Section 6 provides for the confiscation and destroying of cluster ammunitions while it is very unlikely to have to be enacted here in this country, many countries continue to suffer the consequences of unexploded bomblets long after conflicts have ended. The area or as it is known the footprint of a single cluster munitions can be as large as two or three football pitches. Handicap International studied the effects of cluster bombs in 24 countries and regions and found that civilians make up 98% of those killed or injured and that within that 27 per cent of the casualties were children. In Iraq in 2003, 13,000 cluster bombs with nearly 2 million bomb lets were used. In Afghanistan in 2001, 1,228 cluster bombs with 248,056 bomb lets were used. Most recently it is estimated that Israel dropped 4 million bomb lets in southern Lebanon, Hezbollah also used cluster bombs on targets in Israel. During the bombing of Afghanistan the Red Cross had to issue warnings to the Afghan children not to touch or play with the bomblets that were dropped.
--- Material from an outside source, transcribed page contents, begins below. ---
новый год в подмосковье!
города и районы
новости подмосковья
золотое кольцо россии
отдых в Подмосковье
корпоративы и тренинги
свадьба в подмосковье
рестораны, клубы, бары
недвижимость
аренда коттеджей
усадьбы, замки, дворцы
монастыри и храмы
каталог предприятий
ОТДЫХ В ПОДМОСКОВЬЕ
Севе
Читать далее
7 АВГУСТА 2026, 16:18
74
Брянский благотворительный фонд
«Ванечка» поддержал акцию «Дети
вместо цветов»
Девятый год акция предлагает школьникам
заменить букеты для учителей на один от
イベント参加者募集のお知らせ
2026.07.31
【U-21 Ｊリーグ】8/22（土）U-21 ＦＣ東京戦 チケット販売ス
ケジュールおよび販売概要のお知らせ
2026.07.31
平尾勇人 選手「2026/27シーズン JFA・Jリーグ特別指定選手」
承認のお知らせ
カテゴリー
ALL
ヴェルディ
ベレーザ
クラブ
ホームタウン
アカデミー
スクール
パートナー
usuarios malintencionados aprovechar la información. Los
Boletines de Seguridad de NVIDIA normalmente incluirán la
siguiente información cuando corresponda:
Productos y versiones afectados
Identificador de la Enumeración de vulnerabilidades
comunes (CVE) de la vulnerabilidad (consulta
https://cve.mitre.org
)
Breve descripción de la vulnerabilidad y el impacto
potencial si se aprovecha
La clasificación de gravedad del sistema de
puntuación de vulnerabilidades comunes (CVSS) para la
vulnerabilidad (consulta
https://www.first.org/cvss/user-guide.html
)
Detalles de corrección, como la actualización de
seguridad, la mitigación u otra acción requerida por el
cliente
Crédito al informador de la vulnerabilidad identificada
In the village of Qala Shatar near Harat, for instance, a 12-year old boy picked up the bright yellow soda-can losing his arm. It is not alone though in Afghanistan and Iraq that civilians especially children continue to suffer.

In the Rashd Valley in Tajikistan on the Afghan border the government is battling to clear the bomb lets. Samir a ten year old boy who two years ago went out to cut wood in the forest to keep his family warm found a shiny metal ball, Samir was one of the lucky ones because he survived having thrown it a long way away from him when it exploded, but the blast shattered his knee and left him half blind. “Little Bells” they refer to cluster bomblets in Serbia and Croatia. On June 12th 2007, the International Criminal Tribunal for the former Yugoslavia held the former president of the Serbian Republic of Kranjina criminally liable for deaths and injuries resulting from cluster munitions rocket attacks on Zagreb. In fact in some attacks on Zagreb civilians were intentionally targeted. In post-war Kosovo unexploded cluster bomblets caused more civilian deaths than landmines. In the 2006 Lebanon War an eleven year old boy, who was too engrossed watching a bulldozer demolishing his neighbour’s house in the Lebanese village of al-Sowana, was killed when he failed to notice one of the pine cones fall from the branch above his head.

The majority of casualties are from poorer countries with millions of devices scattered over hundreds of square kilometres in many countries, the sad legacy of years of conflict, this humanitarian suffering that continues in numerous countries plagued by the lasting effects of these bomblets.

Governments can no longer ignore the long-term effects of this weapon which can remain dormant for years before being detected.

The International Committee of the Red Cross has called for the urgent conclusion of a global pact to ban cluster weapons even if the big superpowers like Russia, China and the United States are not ready to join. However, I do not want to see any exclusion or derogations from a new Treaty, countries should sign up to a complete ban. We must seize this opportunity, Ireland can play a major role and that is why I feel that the Irish Government should be leading the way by having our own legislation in place before the Croke Park conference.

The Late Princess Diana said during her visit to that Angolan minefield, that “The world is too little aware of the waste of life, limb and land which anti-personnel landmines are causing among some of the poorest people on earth”. We have banned anti-personnel landmines, now let us take the next step and ban cluster munitions. We must prevent the next large-scale humanitarian catastrophe before more countless innocent people are injured or killed. Deputy Timmins Bill charts the way forward for the Government and I urge the Minister to take on board the proposals from this entire debate and I wish him well in striving to secure agreement at the international diplomatic conference in Croke Park in May.